=== Dataset records ===
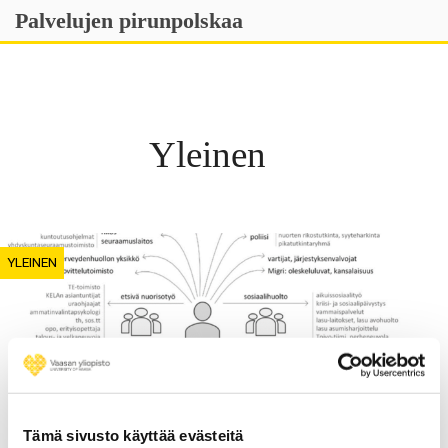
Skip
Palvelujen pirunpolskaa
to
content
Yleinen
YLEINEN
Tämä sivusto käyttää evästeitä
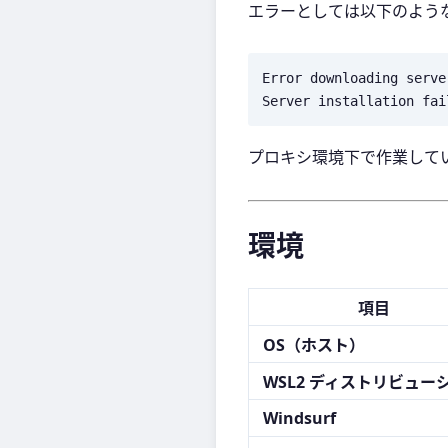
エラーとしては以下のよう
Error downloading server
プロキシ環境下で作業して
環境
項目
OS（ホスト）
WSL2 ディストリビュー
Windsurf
===
=== Dataset records ===
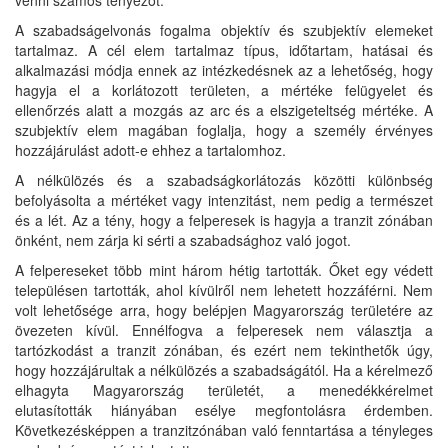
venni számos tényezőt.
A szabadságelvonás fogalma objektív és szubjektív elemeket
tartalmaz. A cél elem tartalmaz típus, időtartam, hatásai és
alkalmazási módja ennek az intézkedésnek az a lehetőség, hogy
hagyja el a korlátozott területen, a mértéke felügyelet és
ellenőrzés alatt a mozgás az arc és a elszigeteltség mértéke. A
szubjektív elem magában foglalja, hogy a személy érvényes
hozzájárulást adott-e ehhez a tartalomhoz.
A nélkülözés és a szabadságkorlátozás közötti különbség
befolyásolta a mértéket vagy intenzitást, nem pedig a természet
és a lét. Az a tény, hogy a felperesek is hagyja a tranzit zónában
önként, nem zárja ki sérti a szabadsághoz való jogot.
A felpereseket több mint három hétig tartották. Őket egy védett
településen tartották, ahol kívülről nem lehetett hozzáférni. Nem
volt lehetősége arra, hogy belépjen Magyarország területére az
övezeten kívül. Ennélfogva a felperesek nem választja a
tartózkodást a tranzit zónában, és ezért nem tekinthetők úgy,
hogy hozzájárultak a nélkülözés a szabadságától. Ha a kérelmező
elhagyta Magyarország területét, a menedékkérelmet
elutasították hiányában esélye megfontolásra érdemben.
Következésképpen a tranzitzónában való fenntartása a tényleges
===
▸ Task details
Looking at the data above, return every line from the one with "A felpereseket több" down to the one with "Következésképpen a tranzitzónában", exactly and inclusively.

▸ Task output
A felpereseket több mint három hétig tartották. Őket egy védett
településen tartották, ahol kívülről nem lehetett hozzáférni. Nem
volt lehetősége arra, hogy belépjen Magyarország területére az
övezeten kívül. Ennélfogva a felperesek nem választja a
tartózkodást a tranzit zónában, és ezért nem tekinthetők úgy,
hogy hozzájárultak a nélkülözés a szabadságától. Ha a kérelmező
elhagyta Magyarország területét, a menedékkérelmet
elutasították hiányában esélye megfontolásra érdemben.
Következésképpen a tranzitzónában való fenntartása a tényleges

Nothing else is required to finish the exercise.